Wednesday, 8 January 2014

Rewilding Scotland

Over the New Year we visited the  Highland Wildlife Park near Kingussie. where you can watch wild animals --- through a fence or from the safety of your car. The park is well designed, the animals have spaces to roam, are fascinating to watch, but they're not free.

Polar bear: "This isn't like the ol' land. Where's the ice?"

Here in Scotland I miss wild animals. We’re not talking about deer and pheasants --- known affectionately as “game”, but bears, lynx, boars, wildcats, wolves and eagles.  Back in the US you often catch a glimpse of them. In the UK, they’re not welcome. Not even eagles which are hunted by some gamekeepers as a threat to grouse. Somewhat typical was the draconian response to three wolves escaping from Colchester zoo last November. Rather than try to catch them, the cops shot them dead lest they gobble up someone’s grandmother. Back in Texas, where they shoot first and ask questions later, the cops nevertheless send stray wolves to Jean at the St Francis Sanctuary where they are cared for.

A Tayside beaver

The mere proposal to reintroduce beavers into Scottish rivers sent goosebumps through landowners, who warned of unspecified, disastrous consequences. Nevertheless despite the protests, the beavers are back in Tayside and Argyll, but not as a result of an enlightened decision. They escaped from captivity, and the prospect of recapturing or shooting them became a political hot potato.

Though I’m passionate about wild animals being in the wild, I liked the wildlife park because it allowed me to see animals like the lynx and wildcat that given their skittishness would be really hard to spot in the wild:. Two enormous polar bears wandered around their prison. They looked depressed. And yet, I sense that their presence there has caused many visitors to think about the plight of others in the wild --- endangered by global warming.

I wanted to climb the fence and have a chat with the wolves, one-on-one, but that will have to wait for another day.

The lynx -- extinct since 1500. Their reintroduction poses little threat to livestock, and could control the deer population.

The debate over re-wilding Scotland pits ramblers versus landowners, sheep farmers versus conservationists, pro-Europeans versus Eurosceptics. Old wounds and grievances are re-opened that go back to the Highland Clearances.  Just how complicated it is, became evident when Paul Lister, owner of the Alladale Estate, announced his latest plans to reintroduce bears and wolves onto his land. Because it would involve fencing his property, his proposal immediately drew accusations that he was “creating a kingdom inside Scotland”. Many papers made an issue out his great wealth.  The issue that wolves tend to eat sheep of which there are plenty in Scotland didn't even figure in the debate. The complicating factor is a mistrust of large landowners who own over 80% of private estates, their motives versus the public's right to roam freely.

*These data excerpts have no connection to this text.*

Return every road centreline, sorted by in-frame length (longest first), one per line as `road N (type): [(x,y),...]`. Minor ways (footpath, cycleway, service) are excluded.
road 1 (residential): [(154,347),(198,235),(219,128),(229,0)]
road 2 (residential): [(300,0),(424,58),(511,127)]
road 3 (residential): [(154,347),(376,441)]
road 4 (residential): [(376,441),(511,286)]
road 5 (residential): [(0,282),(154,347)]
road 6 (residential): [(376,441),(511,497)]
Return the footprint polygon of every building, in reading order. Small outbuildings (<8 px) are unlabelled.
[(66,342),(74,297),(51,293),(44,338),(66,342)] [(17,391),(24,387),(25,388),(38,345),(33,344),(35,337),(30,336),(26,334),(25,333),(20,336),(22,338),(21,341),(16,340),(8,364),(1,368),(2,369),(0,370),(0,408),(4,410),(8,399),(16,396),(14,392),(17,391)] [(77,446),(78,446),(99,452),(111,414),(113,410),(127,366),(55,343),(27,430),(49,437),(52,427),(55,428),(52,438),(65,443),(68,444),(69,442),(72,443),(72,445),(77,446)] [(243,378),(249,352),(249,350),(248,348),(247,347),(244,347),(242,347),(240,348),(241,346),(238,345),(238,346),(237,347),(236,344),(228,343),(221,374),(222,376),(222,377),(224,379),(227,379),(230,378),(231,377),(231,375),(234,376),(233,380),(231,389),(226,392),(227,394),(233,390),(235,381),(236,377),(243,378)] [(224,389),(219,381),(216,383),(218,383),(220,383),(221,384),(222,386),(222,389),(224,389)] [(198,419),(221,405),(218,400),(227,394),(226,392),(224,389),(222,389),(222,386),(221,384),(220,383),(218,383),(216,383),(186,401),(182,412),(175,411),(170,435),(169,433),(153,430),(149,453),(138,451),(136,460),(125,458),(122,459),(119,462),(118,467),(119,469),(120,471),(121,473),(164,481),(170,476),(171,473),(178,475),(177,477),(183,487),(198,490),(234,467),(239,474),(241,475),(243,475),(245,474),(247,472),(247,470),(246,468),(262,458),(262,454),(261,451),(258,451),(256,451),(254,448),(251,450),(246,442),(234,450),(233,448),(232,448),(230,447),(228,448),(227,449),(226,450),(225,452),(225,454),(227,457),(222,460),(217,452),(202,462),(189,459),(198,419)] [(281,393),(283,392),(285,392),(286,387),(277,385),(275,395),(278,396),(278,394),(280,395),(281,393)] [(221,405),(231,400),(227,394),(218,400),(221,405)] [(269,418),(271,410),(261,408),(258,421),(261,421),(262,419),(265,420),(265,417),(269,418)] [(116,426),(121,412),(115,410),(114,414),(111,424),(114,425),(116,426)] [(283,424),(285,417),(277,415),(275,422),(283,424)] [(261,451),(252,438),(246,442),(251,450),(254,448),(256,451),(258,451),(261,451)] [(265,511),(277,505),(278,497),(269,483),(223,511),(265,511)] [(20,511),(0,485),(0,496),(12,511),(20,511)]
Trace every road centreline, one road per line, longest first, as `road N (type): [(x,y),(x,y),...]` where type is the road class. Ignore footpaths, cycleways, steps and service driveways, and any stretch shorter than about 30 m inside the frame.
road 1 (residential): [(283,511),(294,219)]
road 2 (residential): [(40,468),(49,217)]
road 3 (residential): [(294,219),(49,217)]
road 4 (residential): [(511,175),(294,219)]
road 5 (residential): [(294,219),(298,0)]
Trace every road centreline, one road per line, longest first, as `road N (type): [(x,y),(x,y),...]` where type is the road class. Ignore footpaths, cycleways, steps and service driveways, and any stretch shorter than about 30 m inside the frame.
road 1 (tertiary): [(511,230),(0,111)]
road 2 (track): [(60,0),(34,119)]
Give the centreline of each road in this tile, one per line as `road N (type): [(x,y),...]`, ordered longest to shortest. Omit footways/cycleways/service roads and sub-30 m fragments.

I admire Lister for sticking to his guns, building his case and trying to talk reason to the diverse groups. Personally, I hope that once he establishes his lynx and wolves, we'll be able to walk in and see them. Why not build some styles over his fence and let intrepid visitors take the risk of being eaten? I want to walk alone through his wood, listen to the wolf calls, even come upon one in the woods, look into its eyes. I could always travel for the experience to Spain where wolf numbers are on the rise, or to the Bialowierzy forest in Poland. But why should I have to travel so far?

 The Scottish hills need to find their own voice, one that we will one day be able to hear.



  1. A good article and a good final sentence!

  2. Nothing changes - maybe his next move will be to reinstate the Highland clearances (and abolish the Scottish 'Right to Roam' Act)?